[Saved entries]
++++++++++++++++++++

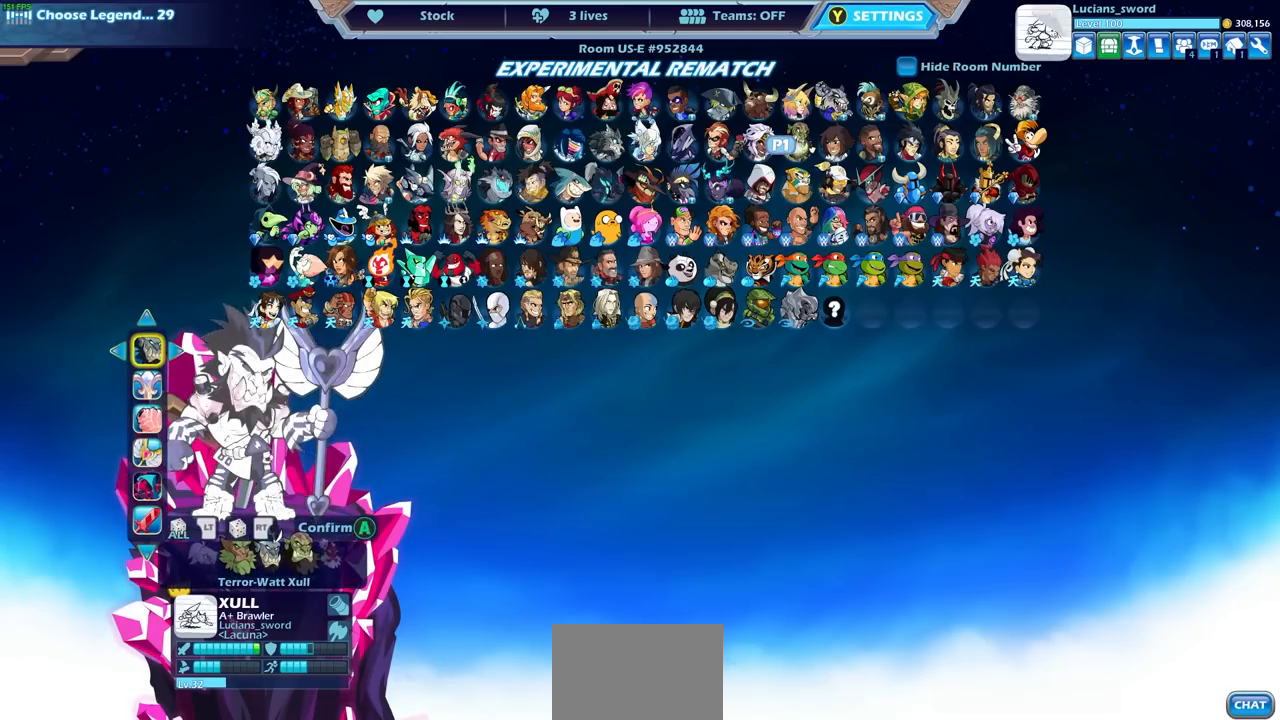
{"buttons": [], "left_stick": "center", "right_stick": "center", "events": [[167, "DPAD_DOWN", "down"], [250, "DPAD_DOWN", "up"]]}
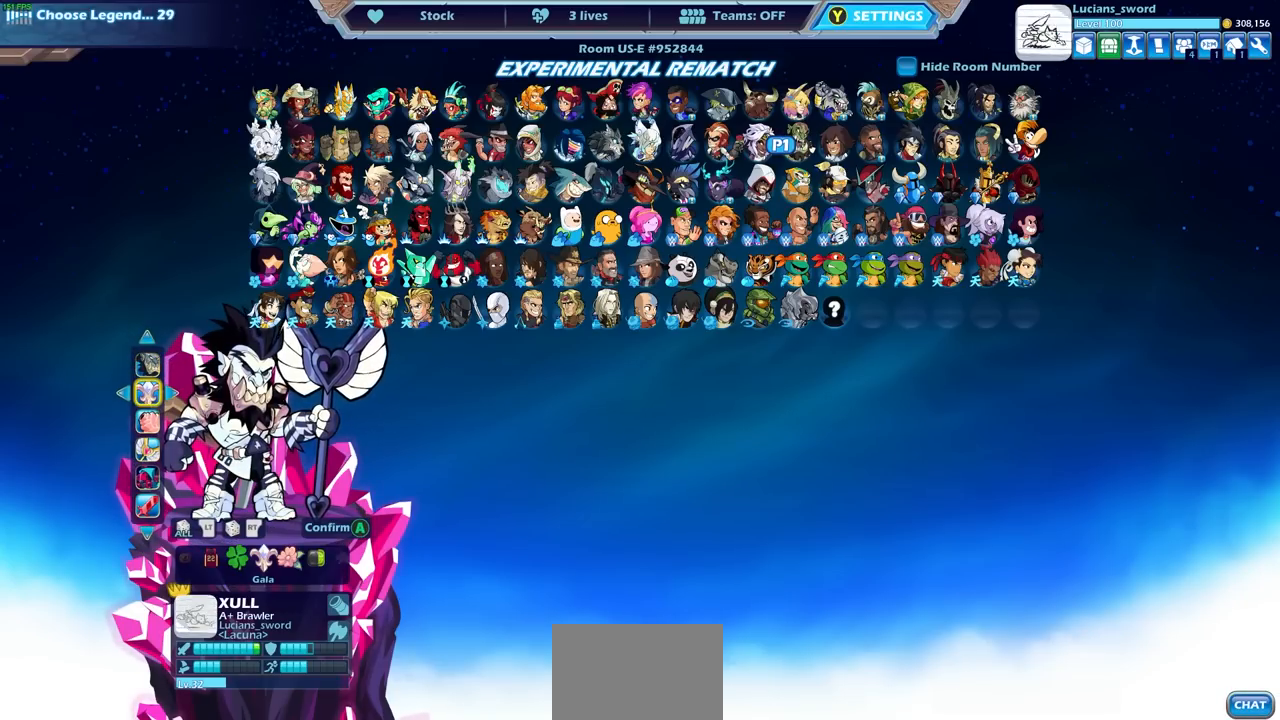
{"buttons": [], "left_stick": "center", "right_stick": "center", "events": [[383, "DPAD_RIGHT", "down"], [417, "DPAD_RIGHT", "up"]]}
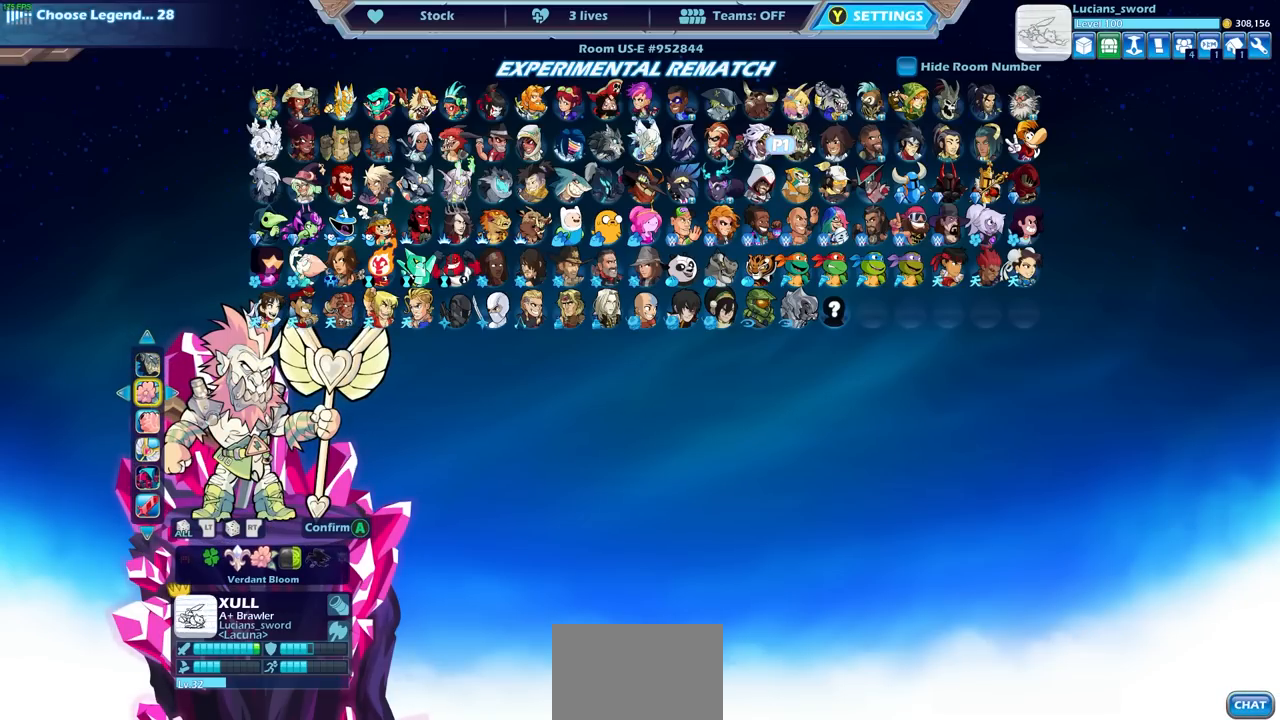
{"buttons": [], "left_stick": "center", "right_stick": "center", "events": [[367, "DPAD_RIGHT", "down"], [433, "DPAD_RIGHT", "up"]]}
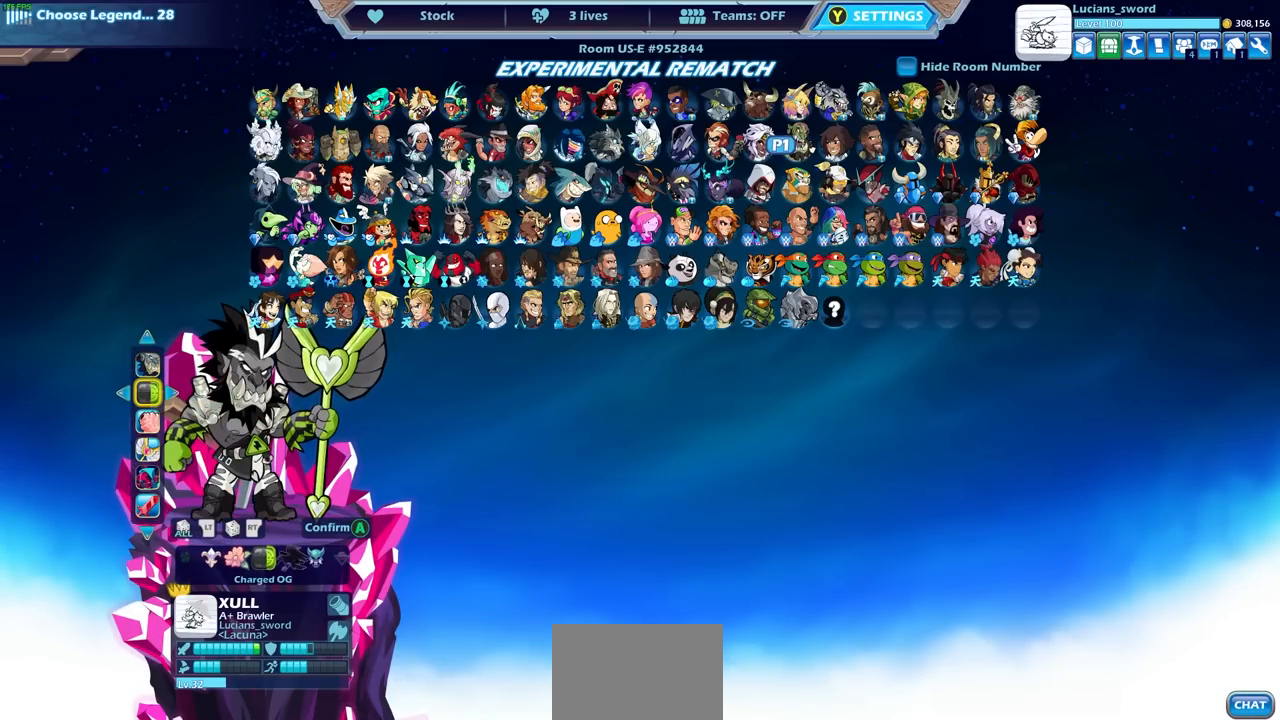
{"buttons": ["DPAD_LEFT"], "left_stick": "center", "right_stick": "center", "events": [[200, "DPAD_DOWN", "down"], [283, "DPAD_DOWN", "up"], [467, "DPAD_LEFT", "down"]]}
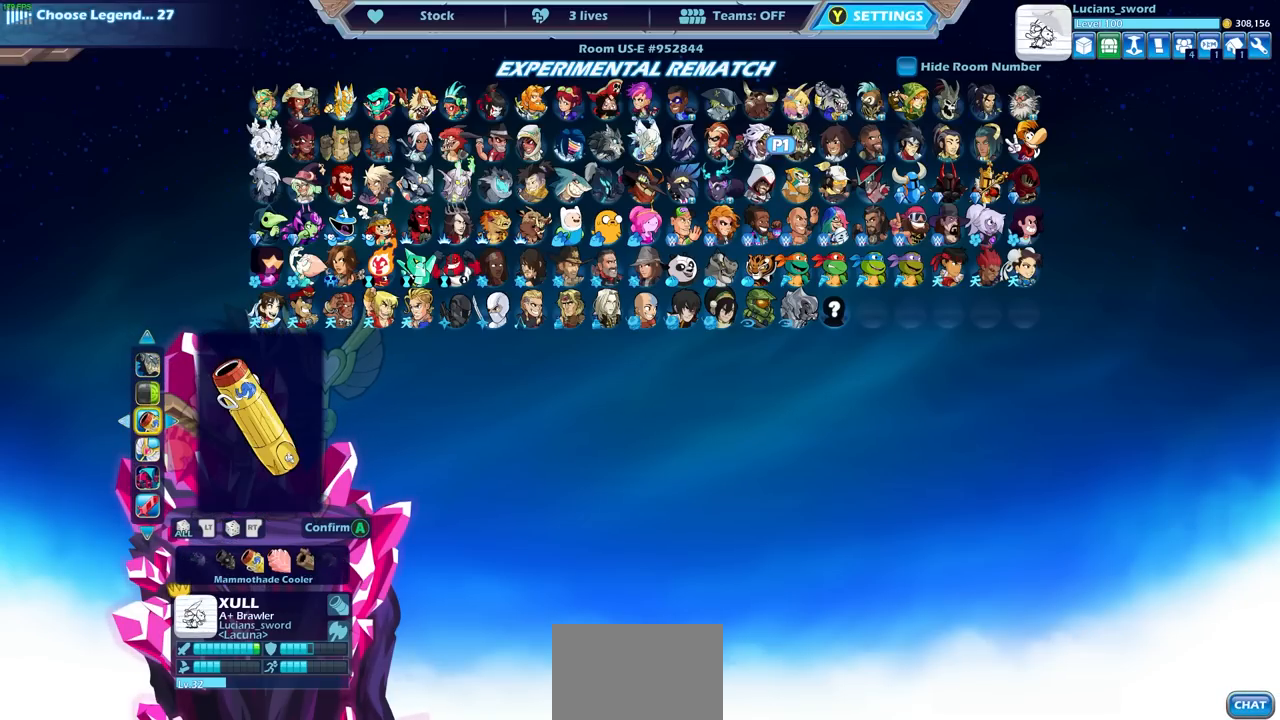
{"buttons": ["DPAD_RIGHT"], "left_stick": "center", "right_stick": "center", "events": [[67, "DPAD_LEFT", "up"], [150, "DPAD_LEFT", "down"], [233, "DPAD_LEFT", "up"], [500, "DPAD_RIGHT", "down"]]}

++++++++++++++++++++

» Exercise goal
Each record above must be retyped exactly as given, with the images excluded.

» Response
{"buttons": [], "left_stick": "center", "right_stick": "center", "events": [[167, "DPAD_DOWN", "down"], [250, "DPAD_DOWN", "up"]]}
{"buttons": [], "left_stick": "center", "right_stick": "center", "events": [[383, "DPAD_RIGHT", "down"], [417, "DPAD_RIGHT", "up"]]}
{"buttons": [], "left_stick": "center", "right_stick": "center", "events": [[367, "DPAD_RIGHT", "down"], [433, "DPAD_RIGHT", "up"]]}
{"buttons": ["DPAD_LEFT"], "left_stick": "center", "right_stick": "center", "events": [[200, "DPAD_DOWN", "down"], [283, "DPAD_DOWN", "up"], [467, "DPAD_LEFT", "down"]]}
{"buttons": ["DPAD_RIGHT"], "left_stick": "center", "right_stick": "center", "events": [[67, "DPAD_LEFT", "up"], [150, "DPAD_LEFT", "down"], [233, "DPAD_LEFT", "up"], [500, "DPAD_RIGHT", "down"]]}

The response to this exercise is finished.